Civil engineering work associated with the substation should be initiated as early as possible in order to ensure that the best available site is selected. This work includes a study of the topography and drainage patterns of the area together with a subsurface soil investigation.

The information obtained from the subsurface soil investigation also will be used to determine the design of the substation foundations. For large substations or substations located in area with poor soils, it may be necessary to obtain additional subsurface soil tests after final selection of the substation site has been made.

The additional information should fully describe the quality of the soil at the site, since the data will be used to design equipment foundations.

Open-Bus Arrangement.
An air-insulated, open-bus substation arrangement consists essentially of open-bus construction using either rigid- or strain-bus design such as the breaker-and-a-half arrangement shown in Figure below; the buses are arranged to run the length of the station and are located toward the outside of the station. The transmission-line exits cross over the main bus and are deadended on takeoff tower structures.  
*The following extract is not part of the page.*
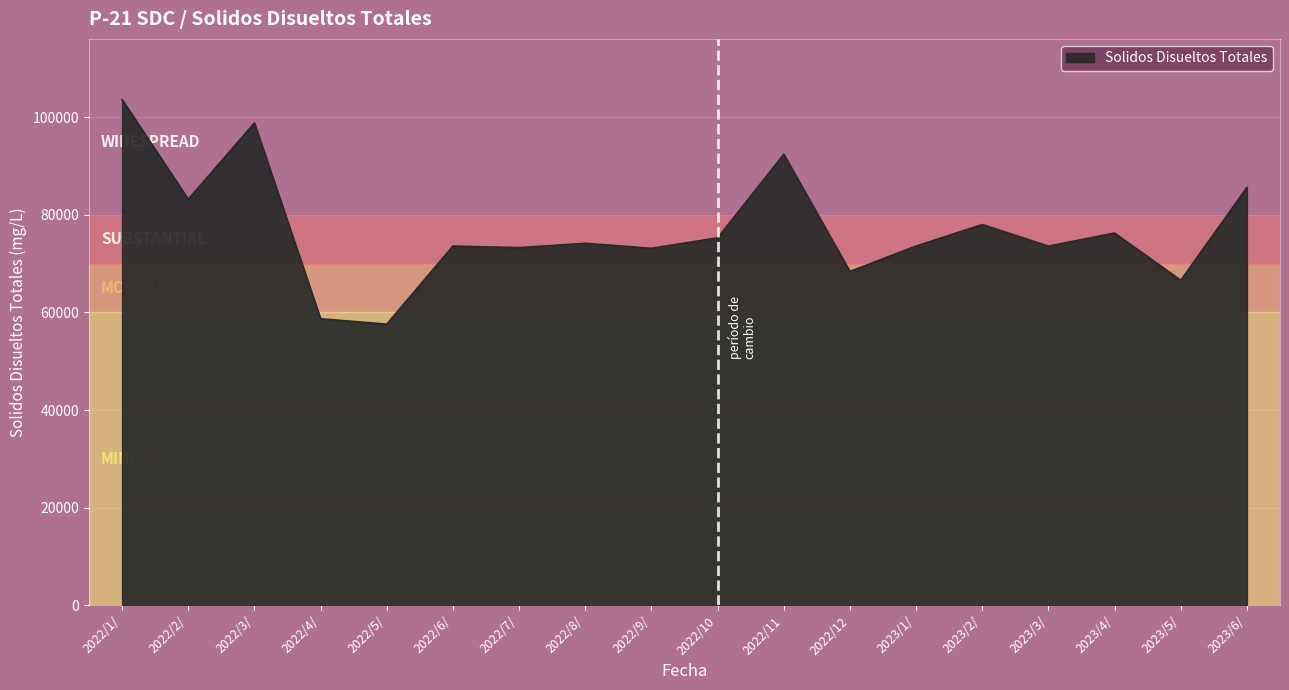

What is the minimum value shown in the chart?

57600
The line drops into the bay in the station and connects to the disconnecting switches and circuit breakers. Use of this arrangement requires three distinct levels of bus to make the necessary crossovers and connections to each substation bay.
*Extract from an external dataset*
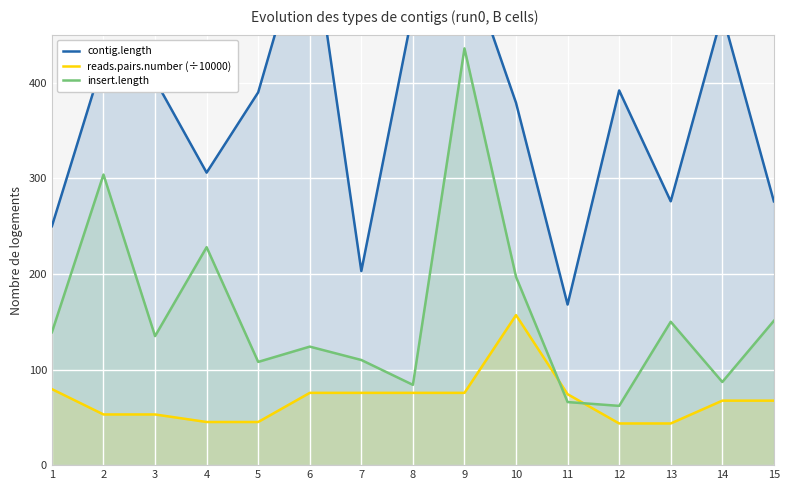

What is the lowest value of the reads.pairs.number (÷10000) series?

43.6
Typical dimensions of these levels at 230 kV are 16 ft for the first level above ground, 30 ft high for the main bus location, and 57 ft for the highest level of bus.

This arrangement, in use since the mid-1920s and widely used by many electric utilities, has the advantage of requiring a minimum of land area per bay and relative ease of maintenance, and it is ideally suited to a transmission-line through-connection where a substation must be inserted into a transmission line.

Inverted Bus.
An alternate arrangement is the inverted-bus, breaker-and-a-half scheme for EHV substations. With this arrangement, all outgoing circuit takeoff towers are located in the outer perimeter of the substation, eliminating the crossover of line or exit facilities.

Main buses are located in the middle of the substation, with all disconnecting switches, circuit breakers, and bay equipment located outboard of the main buses. The end result of the inverted-bus arrangement presents a very low profile station with many advantages in areas where beauty and aesthetic qualities are a necessity for good public relations.

The overall height of the highest bus in the 230-kV station just indicated reduces from a height of 57 ft above ground in the conventional arrangement to a height of only 30 ft above ground for the inverted bus low-profile scheme.